• [The problem]
In the article on Serena Williams's childbirth complications, what did her doctors find in her abdomen when she went back to the surgical table?

Serena Williams Reveals Her Harrowing Birth Experience In An Essay & The Details Are Horrifying
People were horrified when Serena Williams revealed her near-death experience giving birth to her daughter Olympia in the February issue of VOGUE. But on Feb. 20, Serena Williams published a deeply personal essay about her post-delivery complications on CNN. The professional tennis player and UNICEF goodwill ambassador said considers herself to be lucky because of her access to excellent doctors and top-of-the-line equipment, but acknowledged not everyone is so lucky. She shared the details of the experience with CNN, and her story is inspiring women everywhere to take action.
While her C-section surgery went off without a hitch, Williams wrote, it was followed by a pulmonary embolism, a blockage in the pulmonary artery caused by clotted blood, which further triggered a series of health complications. that lasted over the next six days. Unable to breathe properly due to the embolism, Williams' cough caused her C-section stitches to re-open. Upon her return to the surgical table, Williams' doctors discovered a large hematoma, a collection of blood outside of a blood vessel, in her abdomen. The doctors moved quickly in order to prevent the swelling blood clot from reaching the athlete's lungs. Fortunately, the procedure was successful, and Williams was able to return home, where she remained bedridden for six more weeks.
Williams is not alone in her struggle. A report from the Center for Disease Control and Prevention recently revealed that Black women in the United States are more than three times more likely to die from childbirth, a statistic Williams cited in her essay for CNN. Williams has acknowledged that without access to an expert team of medical professionals, medication, and advanced equipment, her chances of survival would have been dramatically reduced. Such is the case for thousands of women in developing countries: if met with unexpected complications during the height of their pregnancies, most must travel miles for any form of aid, and still lack access to proper care facilities, doctors, equipment, and medication.
Williams cites the story of Mary James, a woman from Malawi who walked for hours to receive care after going into labor. When she finally reached the center and gave birth to a son, her newborn died shortly after. Williams told CNN that James' "nameless son" never let out a cry, nor opened his eyes. He was one of approximately 2,600 newborns per day that die shortly after childbirth, according to UNICEF.

• [Data provided]
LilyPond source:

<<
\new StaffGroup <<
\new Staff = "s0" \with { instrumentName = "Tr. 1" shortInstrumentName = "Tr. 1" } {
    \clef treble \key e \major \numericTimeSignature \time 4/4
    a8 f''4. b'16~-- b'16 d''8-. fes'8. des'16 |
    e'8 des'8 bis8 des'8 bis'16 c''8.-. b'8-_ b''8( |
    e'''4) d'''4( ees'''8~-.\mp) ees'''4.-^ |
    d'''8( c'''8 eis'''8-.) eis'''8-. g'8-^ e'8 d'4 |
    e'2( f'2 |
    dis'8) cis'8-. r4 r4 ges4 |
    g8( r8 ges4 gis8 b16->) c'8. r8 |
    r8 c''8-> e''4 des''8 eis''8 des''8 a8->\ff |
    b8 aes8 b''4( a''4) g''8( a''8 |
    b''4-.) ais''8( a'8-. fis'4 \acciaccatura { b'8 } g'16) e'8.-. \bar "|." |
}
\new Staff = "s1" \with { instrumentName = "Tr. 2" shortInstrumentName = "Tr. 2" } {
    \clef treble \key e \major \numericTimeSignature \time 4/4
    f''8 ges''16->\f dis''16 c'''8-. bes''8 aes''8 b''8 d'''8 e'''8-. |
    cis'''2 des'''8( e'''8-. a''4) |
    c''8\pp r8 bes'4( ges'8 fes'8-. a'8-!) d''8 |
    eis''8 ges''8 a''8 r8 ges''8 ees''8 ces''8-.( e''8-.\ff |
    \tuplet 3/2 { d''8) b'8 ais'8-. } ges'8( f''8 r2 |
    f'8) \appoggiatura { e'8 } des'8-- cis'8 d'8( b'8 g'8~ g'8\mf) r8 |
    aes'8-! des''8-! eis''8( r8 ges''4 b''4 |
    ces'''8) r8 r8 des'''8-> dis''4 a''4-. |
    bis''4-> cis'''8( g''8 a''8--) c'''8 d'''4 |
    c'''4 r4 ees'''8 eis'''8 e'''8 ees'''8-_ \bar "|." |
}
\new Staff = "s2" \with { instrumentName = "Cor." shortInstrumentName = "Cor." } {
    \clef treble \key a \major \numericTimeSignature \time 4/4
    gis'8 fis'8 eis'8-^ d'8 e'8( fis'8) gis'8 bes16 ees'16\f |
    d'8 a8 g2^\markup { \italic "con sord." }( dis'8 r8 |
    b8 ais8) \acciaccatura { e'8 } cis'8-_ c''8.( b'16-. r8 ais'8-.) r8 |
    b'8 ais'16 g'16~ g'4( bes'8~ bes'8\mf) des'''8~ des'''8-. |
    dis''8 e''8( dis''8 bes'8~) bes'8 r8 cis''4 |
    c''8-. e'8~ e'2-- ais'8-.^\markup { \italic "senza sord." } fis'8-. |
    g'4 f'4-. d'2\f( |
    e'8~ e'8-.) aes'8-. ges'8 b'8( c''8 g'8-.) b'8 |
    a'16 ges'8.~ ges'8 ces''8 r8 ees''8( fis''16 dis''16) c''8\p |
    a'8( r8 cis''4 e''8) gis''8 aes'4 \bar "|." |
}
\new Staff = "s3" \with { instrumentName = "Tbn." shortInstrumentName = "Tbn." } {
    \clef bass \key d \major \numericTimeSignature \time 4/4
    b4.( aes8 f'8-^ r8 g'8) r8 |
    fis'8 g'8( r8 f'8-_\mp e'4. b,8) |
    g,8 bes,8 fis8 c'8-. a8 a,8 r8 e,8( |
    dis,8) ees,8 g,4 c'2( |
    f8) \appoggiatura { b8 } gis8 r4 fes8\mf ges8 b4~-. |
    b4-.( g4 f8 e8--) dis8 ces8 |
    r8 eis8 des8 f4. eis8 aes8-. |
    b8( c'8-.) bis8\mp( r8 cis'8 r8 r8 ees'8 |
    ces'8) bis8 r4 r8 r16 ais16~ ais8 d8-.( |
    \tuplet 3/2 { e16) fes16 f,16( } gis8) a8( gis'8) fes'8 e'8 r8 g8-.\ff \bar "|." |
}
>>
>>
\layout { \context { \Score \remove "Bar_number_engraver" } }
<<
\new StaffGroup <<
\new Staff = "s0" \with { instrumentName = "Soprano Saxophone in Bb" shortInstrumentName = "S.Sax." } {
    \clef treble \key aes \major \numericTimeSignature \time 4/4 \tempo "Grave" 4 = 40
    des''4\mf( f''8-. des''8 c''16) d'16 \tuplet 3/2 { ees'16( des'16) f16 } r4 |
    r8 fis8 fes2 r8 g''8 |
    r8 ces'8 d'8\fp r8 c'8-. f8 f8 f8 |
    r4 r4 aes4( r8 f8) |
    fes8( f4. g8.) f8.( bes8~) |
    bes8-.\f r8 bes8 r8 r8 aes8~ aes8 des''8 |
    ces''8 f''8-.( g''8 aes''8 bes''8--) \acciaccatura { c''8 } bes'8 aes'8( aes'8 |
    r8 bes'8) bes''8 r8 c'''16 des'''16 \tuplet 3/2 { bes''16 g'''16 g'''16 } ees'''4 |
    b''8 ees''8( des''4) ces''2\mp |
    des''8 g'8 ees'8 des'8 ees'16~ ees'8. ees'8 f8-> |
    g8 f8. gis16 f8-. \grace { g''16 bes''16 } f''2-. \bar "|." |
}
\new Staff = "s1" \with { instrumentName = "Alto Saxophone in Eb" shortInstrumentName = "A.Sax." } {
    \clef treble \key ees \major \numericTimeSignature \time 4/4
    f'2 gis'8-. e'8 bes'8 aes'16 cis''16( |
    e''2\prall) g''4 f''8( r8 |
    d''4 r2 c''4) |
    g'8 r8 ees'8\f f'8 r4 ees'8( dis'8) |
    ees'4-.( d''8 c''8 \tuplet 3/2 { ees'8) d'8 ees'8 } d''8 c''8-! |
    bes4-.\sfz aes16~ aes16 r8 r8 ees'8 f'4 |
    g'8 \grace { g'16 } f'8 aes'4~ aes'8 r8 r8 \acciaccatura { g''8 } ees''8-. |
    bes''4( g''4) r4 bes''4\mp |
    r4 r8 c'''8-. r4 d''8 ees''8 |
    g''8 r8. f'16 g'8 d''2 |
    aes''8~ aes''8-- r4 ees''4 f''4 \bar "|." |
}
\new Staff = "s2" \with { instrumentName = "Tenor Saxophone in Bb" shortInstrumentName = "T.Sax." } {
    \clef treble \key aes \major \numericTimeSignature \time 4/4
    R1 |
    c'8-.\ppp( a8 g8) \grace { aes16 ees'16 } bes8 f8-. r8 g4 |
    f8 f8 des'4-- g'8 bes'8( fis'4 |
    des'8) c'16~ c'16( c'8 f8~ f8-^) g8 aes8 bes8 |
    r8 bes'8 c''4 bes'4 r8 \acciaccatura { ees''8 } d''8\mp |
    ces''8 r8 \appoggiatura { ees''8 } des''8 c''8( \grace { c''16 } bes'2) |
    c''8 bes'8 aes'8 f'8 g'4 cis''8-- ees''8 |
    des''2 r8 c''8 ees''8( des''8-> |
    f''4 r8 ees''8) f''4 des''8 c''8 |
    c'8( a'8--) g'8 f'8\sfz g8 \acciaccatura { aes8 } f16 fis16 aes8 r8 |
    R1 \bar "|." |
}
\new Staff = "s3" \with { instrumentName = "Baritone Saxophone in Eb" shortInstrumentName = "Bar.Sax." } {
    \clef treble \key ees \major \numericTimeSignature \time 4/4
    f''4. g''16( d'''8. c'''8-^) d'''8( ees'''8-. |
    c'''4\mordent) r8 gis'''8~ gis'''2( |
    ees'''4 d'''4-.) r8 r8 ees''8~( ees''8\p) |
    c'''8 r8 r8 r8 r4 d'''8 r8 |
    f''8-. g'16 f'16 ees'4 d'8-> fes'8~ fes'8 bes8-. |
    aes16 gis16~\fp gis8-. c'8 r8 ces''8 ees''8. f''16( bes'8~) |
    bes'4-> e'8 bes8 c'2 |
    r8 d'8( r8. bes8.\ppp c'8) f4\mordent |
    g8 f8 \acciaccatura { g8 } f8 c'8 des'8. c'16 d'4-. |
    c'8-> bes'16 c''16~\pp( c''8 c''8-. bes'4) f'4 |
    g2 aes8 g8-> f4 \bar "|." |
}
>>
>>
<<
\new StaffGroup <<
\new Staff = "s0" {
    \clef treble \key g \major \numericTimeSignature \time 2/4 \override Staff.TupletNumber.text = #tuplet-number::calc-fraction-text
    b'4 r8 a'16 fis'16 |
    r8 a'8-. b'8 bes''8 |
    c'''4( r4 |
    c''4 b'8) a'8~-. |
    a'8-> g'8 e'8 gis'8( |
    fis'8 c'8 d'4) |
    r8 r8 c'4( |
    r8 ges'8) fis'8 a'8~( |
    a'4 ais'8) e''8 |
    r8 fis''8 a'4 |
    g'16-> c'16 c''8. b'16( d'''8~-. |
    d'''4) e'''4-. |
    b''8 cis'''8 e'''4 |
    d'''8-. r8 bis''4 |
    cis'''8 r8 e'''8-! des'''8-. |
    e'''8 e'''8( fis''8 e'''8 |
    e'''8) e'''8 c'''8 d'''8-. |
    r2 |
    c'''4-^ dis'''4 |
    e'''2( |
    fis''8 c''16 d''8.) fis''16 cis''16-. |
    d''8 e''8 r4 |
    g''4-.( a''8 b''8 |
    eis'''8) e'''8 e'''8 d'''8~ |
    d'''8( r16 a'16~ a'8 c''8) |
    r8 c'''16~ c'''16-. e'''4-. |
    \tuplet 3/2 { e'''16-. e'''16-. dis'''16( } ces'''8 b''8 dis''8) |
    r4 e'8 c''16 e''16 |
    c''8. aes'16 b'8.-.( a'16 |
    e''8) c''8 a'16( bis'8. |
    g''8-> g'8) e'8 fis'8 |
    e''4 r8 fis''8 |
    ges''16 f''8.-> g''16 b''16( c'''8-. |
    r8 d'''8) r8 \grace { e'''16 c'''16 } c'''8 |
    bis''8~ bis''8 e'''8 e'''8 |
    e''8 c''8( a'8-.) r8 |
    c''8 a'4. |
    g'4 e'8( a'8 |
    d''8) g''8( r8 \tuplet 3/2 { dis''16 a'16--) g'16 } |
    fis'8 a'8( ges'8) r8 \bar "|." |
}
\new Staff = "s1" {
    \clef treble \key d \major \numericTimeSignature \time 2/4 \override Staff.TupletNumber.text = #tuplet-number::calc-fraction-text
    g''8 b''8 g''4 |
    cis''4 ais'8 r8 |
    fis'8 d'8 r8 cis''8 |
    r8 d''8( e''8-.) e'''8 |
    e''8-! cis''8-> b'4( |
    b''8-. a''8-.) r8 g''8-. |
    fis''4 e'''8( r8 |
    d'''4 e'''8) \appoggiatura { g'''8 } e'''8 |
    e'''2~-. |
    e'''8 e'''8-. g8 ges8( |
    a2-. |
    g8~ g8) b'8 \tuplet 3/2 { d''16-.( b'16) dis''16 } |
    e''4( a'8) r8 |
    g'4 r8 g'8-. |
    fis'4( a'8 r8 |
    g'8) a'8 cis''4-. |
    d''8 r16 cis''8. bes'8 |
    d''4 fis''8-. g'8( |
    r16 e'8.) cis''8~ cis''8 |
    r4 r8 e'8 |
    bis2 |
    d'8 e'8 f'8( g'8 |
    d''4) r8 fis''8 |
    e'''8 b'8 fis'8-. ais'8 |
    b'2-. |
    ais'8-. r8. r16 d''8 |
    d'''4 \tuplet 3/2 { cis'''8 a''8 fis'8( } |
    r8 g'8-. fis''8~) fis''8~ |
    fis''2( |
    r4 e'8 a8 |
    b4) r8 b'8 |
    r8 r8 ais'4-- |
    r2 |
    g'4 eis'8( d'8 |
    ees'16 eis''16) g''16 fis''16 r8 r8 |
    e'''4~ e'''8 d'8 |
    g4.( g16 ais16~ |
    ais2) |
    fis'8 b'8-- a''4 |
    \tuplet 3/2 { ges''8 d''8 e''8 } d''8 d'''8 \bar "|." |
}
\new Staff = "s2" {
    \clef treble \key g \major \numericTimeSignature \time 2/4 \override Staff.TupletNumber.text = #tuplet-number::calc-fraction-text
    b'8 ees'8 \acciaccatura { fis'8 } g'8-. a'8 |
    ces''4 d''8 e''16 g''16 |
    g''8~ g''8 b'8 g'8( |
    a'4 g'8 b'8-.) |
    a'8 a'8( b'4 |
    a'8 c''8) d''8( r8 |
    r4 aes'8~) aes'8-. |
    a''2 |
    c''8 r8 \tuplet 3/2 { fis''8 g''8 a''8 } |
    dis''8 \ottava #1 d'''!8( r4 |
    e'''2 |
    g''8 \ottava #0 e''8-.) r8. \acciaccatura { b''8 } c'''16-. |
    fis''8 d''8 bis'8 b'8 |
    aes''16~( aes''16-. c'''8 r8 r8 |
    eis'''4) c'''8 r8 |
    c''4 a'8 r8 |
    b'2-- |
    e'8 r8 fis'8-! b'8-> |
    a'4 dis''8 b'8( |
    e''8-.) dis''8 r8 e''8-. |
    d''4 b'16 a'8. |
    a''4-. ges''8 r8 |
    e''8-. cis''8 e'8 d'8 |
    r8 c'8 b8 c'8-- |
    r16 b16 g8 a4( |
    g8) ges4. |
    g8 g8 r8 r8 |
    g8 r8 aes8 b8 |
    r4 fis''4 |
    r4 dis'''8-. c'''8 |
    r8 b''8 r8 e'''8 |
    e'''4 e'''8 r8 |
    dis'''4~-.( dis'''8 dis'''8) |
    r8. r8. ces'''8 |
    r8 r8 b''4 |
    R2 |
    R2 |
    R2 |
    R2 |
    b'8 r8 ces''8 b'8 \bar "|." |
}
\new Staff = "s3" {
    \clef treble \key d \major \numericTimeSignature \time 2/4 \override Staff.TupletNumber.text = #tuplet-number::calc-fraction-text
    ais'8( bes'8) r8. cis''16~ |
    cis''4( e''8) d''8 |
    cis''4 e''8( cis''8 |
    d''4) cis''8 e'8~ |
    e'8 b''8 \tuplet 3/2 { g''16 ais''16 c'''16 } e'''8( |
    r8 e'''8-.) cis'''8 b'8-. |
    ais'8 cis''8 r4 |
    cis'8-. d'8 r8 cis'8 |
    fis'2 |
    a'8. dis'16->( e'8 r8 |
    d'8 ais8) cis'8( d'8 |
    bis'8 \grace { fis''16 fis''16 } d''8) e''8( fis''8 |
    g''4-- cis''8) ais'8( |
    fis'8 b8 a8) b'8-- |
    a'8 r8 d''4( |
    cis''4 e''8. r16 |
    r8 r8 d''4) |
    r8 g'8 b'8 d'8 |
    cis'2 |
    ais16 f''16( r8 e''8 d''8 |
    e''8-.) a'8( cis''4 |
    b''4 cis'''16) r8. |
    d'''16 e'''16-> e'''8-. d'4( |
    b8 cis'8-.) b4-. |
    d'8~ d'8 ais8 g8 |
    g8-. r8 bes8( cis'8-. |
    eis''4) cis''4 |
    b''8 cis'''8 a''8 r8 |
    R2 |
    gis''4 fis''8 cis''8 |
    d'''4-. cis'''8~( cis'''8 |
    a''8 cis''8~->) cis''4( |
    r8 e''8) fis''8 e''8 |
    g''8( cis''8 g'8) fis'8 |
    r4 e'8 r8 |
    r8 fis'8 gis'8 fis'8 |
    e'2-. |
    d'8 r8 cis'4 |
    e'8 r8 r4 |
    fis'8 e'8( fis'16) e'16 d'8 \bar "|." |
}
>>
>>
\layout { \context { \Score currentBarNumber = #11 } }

• [Result]
A large hematoma, a collection of blood outside of a blood vessel.